Spiritual or metaphysical beliefs represent how we see ourselves in relation to all that is.
Our metaphysical beliefs matter, even if they don’t seem to figure in everyday life.
But even our metaphysics are influenced by our individual personalities. It’s not easy to reconcile a “self-made man” ethos with a belief in divine providence. Personal responsibility doesn’t sit well with a belief in an all-powerful God.
On a different tack, the impersonal nature of Daoist or some Buddhist beliefs might appeal to, or repel, people depending on how they relate to the idea of a personal deity.
It’s not just that faith means different things to different people, but that different people are drawn to different ways of relating to existence itself, or conceiving of that relationship.

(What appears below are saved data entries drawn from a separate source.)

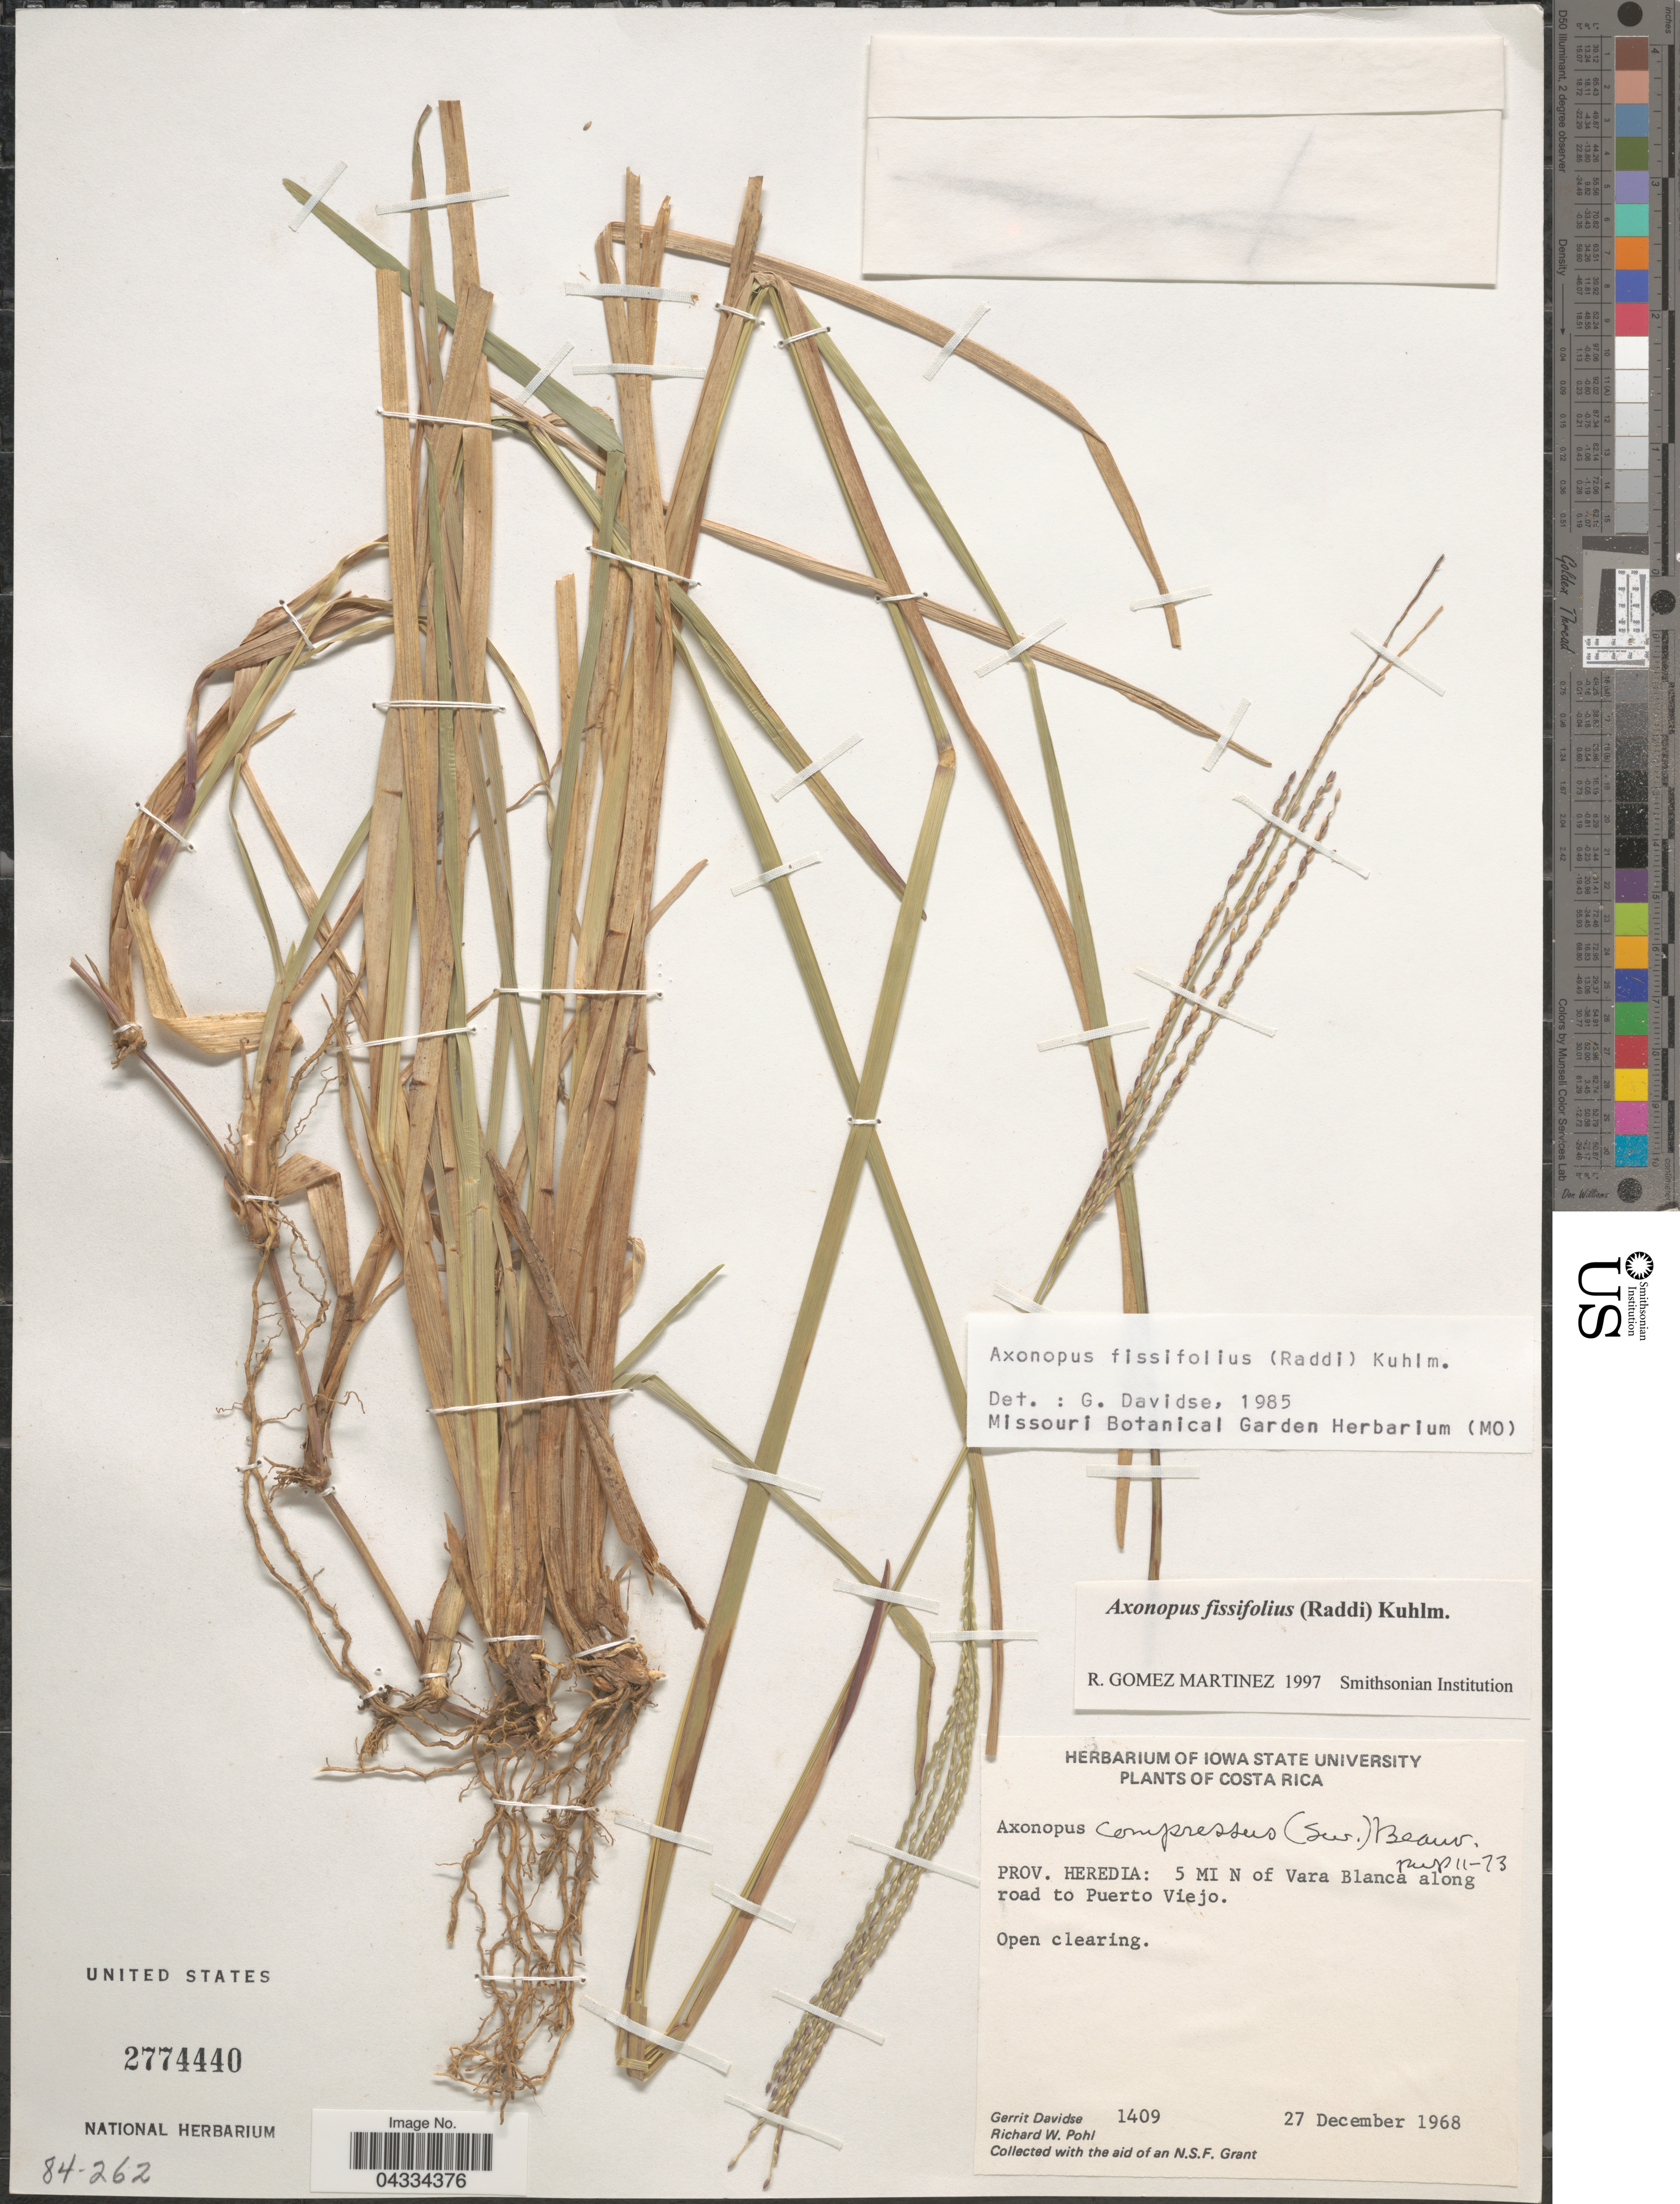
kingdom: Plantae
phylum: Tracheophyta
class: Liliopsida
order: Poales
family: Poaceae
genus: Axonopus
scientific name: Axonopus fissifolius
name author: (Raddi) Kuhlm.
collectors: G. Davidse & R. W. Pohl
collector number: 1409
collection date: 1968-12-27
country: Costa Rica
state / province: Heredia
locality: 5 MI N of Vara Blanca along road to Puerto Viejo.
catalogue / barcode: US 2774440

My metaphysics were unwittingly shaped by traumatic experiences as well as my underlying temperament; hence I was drawn to spiritual perspectives and practices where the individual mind finds peace and wholeness by realising its unity with a divine and transcendent truth.
Everyone knows that words themselves aren’t the way, they can only point the way; hence it doesn’t matter if you call that transcendent being God or Sunyata, or the Dao. But it does matter what we are trying to accomplish in relation to that transcendent being.
I always emphasised the loss of self in the divine, the search for security and sureness and freedom by surrendering individual boundaries and letting go of personal preferences and will.
But now I can see that this was also a way of retreating from conflict and trauma, surrendering boundaries and a sense of self that were already extremely fragile. I neglected the fact that the union of the human and the transcendent is an intermingling. We connect to the divine not to surrender a flawed human experience, but to complete it and make it whole.
Some mystics wrote of losing themselves completely in the divine…but they found enough of themselves afterward to speak or write about it.
Jesus said “Whoever loves his life will lose it, but whoever hates his life in this world will keep it for eternal life”…and I don’t know what he was talking about. Why would you want to keep a hateful life for eternity?
I don’t worry anymore about things that don’t make sense to me. If it doesn’t make sense to me, it probably isn’t meant for me. But at the same time, I’ve outgrown some things that used to make sense.
It used to make sense spiritually to deny myself, hate my life, and look for the freedom of retreating into something I knew to be perfect, pure and free. But now I’ve decided that life is supposed to feel good, and be good. My life is supposed to be happy.
And all of a sudden I saw the shift in my spiritual beliefs: I am not meant to be losing myself in a greater, transcendent whole. I am a part of the whole, to which the greater, transcendent, divine being extends and communicates itself.